ROMA (ITALPRESS) – Le tematiche Esg influenzano sempre di più la reputazione dei manager. Nel numero di luglio-agosto di Progetto Manager, si parla delle strategie per costruire una buona reputazione e per difenderla dai rischi a cui è esposta.
Secondo l’Osservatorio Top Reputation Manager il 50,7% dei contenuti online parla di leadership, il 27,01% di temi Esg e solo il 18,90% delle performance dei manager. «Quindi il 30% dei contenuti sui manager non parla dei risultati che hanno ottenuto, ma di aspetti più valoriali e personali che contribuiscono in modo importante alla loro reputazione, – afferma Andrea Barchiesi, fondatore di Reputation Manager -. Queste capacità, che ultimamente vengono derubricate sempre più spesso sotto l’etichetta di “soft skill”, sono proprio quelle che consentono al top manager di mantenere il suo valore di leadership e in generale la sua reputazione, anche quando le acque in cui naviga l’azienda non sono calme».
Il manager deve essere “valoriale” anche nel suo modo di vivere e rispecchiare i valori aziendali, la sua reputazione dipende da quella dell’azienda e viceversa, in un legame indissolubile. Una relazione a tre, secondo la filosofa Gloria Origgi, tra come “l’agente” si vede, come si vede visto e come vorrebbe vedersi. In soldoni, la reputazione è tutto fuorché un’opinione degli altri, ma è parte integrante della costruzione del sé.
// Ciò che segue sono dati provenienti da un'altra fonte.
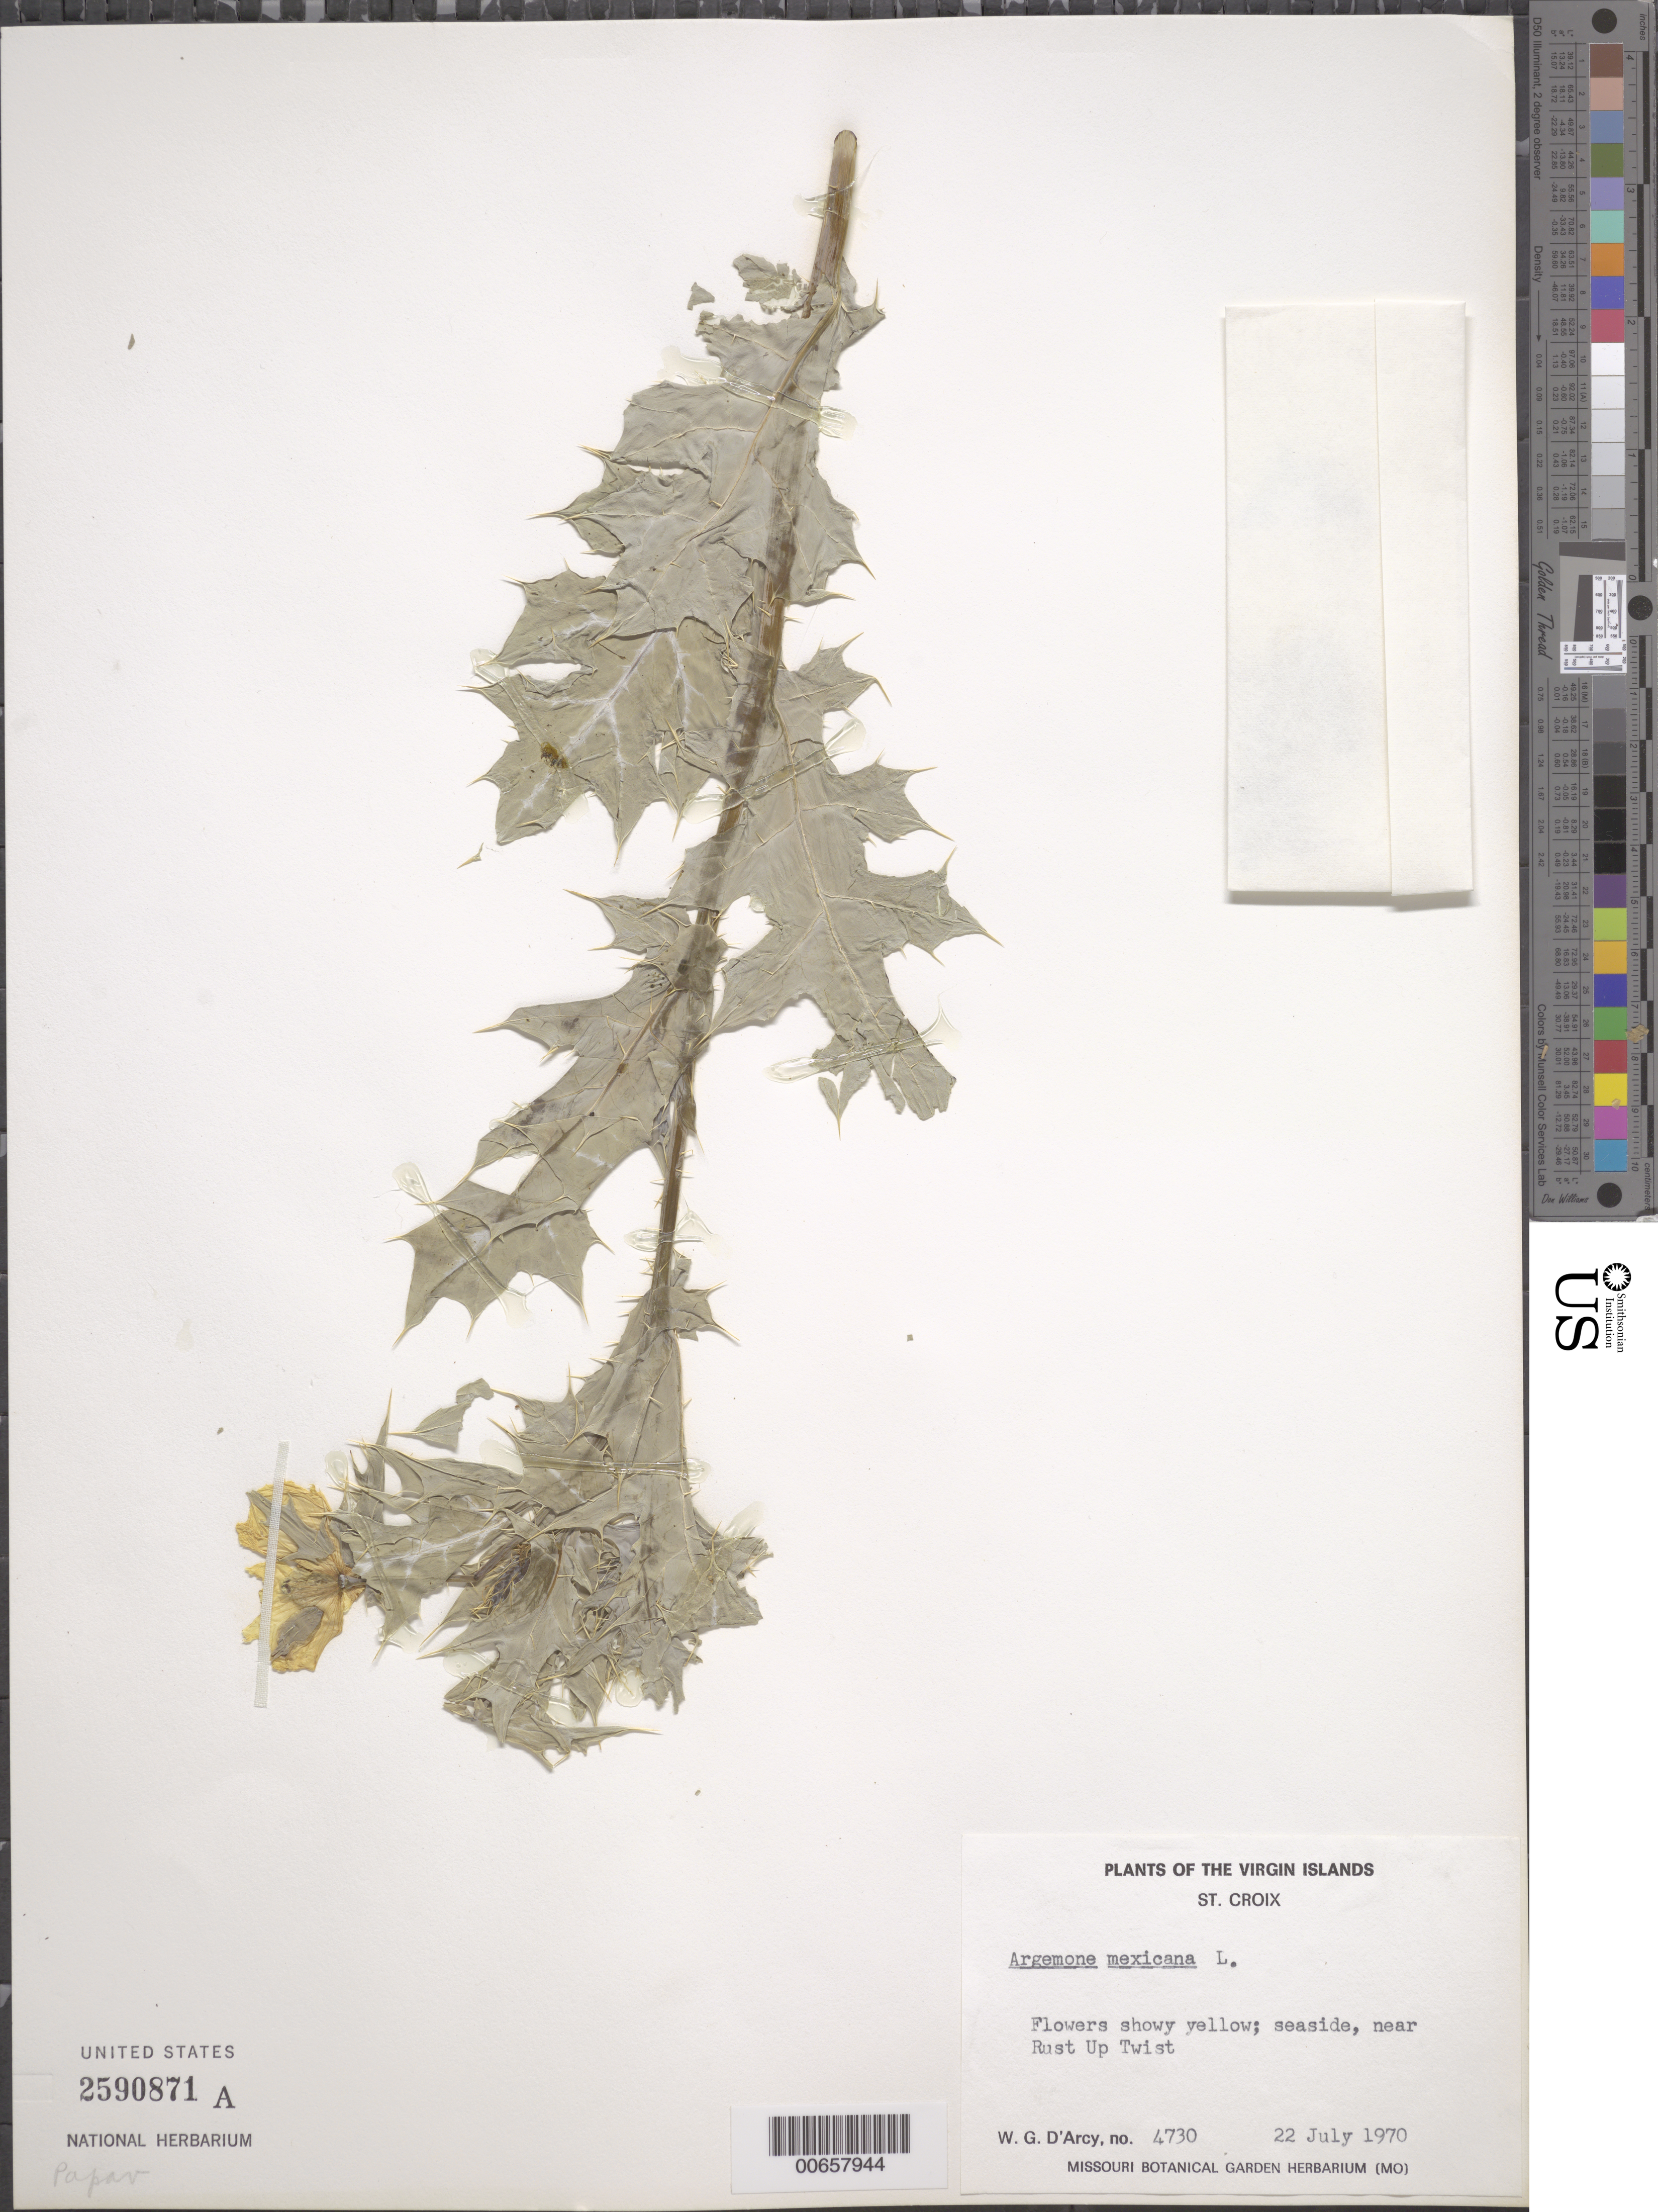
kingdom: Plantae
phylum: Tracheophyta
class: Magnoliopsida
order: Ranunculales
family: Papaveraceae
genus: Argemone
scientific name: Argemone mexicana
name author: L.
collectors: W. G. D'Arcy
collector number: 4730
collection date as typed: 22 Jul 1970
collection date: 1970-07-22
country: U.S. Virgin Islands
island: St. Croix Island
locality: Rust Up Twist, near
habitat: Seaside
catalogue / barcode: US 2590871A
Il caso di Joe Biden fa comprendere il portato delle conseguenze di una caduta reputazionale. È uno degli esempi citati da Gianluca Comin, presidente di Comin & Partners, secondo il quale «mai come oggi le azioni e le dichiarazioni dei leader aziendali hanno il potere di modellare la percezione pubblica, con conseguenze immediate sui valori di mercato delle loro aziende. La reputazione personale è sempre più un elemento che consente di distinguersi dai propri competitor e valorizzare la propria offerta professionale».
L’esperta in gestione della complessità, Irene Proto, ci insegna quanto un’efficace strategia di crisis management sia decisiva per gestire gli imprevisti, analizzando il caso più esemplare delle crisi recenti, quella che ha colpito l’influencer Chiara Ferragni.
Oggi più del 90% delle discussioni sui manager ha comunque accezione positiva o neutra e sempre più al centro del dibattito troviamo il tema delle competenze manageriali. «Ora che i politici, gli imprenditori e la popolazione tutta lo ha capito, le nostre imprese hanno bisogno di più manager, il Paese ha bisogno di più manager – sostiene Davide Ippolito, esperto di reputazione, editore e autore, -. Non è un caso che in ambito politico ed economico la parola più utilizzata sui giornali e sui social sia “competenze”».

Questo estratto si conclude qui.